Many students who want to go back to their home towns are unable to do so as they are not sure if the government will announce an examination or another form of assessment for which their physical presence would be necessary.
Kantharaj S., whose sons study in classes four and eight in a school that follows the State syllabus, said, “My wife and me work from home, and also have to do the domestic chores. We are unable to manage the children and want to send them to our home town, but we have no clarity on whether the school will conduct examinations.”
Some students are revising portions and preparing for the possibility of year-end examinations.
Surya S., parent of a six standard student, said, “Students had a tough time with online classes this year. It is a pity that they cannot enjoy the summer break as the government is yet to take a decision on their assessment.”
Department officials are waiting for the Minister to take a call on the matter. Mr. Kumar’s office said he was busy campaigning for by-elections and monitoring the measures taken to contain the second wave of COVID-19 infections in Chamarajanagar where he is the district in-charge.

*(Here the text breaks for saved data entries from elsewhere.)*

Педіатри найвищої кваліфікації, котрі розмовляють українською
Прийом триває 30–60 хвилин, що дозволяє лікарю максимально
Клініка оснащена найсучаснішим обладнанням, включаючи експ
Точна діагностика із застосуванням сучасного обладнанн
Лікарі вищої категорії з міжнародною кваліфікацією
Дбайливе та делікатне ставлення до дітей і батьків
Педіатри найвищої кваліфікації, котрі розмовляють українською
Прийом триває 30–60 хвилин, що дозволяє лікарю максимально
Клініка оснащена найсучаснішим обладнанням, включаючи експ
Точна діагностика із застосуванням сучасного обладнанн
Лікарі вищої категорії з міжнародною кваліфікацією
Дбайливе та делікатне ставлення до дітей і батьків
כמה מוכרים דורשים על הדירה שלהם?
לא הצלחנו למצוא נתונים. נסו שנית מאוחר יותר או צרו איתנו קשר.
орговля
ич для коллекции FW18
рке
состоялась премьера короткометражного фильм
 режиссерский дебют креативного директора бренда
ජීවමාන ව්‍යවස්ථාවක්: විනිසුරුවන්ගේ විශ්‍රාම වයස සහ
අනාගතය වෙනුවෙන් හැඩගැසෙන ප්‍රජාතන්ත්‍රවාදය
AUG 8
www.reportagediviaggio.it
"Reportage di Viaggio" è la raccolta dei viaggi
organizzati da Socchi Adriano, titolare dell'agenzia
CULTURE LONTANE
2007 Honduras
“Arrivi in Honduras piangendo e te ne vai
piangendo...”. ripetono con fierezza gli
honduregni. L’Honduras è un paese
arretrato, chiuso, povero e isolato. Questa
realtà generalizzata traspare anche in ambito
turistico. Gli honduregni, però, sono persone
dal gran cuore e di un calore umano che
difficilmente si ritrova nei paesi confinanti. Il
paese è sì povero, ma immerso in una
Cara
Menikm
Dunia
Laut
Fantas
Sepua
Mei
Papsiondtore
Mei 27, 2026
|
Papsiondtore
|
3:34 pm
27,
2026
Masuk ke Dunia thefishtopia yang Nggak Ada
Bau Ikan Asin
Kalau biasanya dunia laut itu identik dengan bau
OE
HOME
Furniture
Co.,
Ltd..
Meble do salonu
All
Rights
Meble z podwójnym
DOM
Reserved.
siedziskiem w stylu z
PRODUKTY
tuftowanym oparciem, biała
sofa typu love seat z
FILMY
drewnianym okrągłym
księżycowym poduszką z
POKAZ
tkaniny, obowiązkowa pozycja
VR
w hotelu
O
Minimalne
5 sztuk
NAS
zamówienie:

“Students from classes one to five have not had adequate classes, and it is impossible to assess them. So we suggest that they be promoted without conducting any assessment,” a senior official in the department said, adding that a bridge course may be planned at the beginning of the next academic year to help them cope up with the portions of the next grade.
D. Shashi Kumar, general secretary, Associated Managements of Primary and Secondary Schools in Karnataka, said the State government’s indecisiveness was proving to be costly for students and their academic future. He was against the idea of not conducting any form of assessment. “Without an assessment, we will not even know where students stand academically and cannot plan appropriate remedial action,” he said.
Classes for students from six to nine were suspended on April 1 following a rise in COVID-19 cases.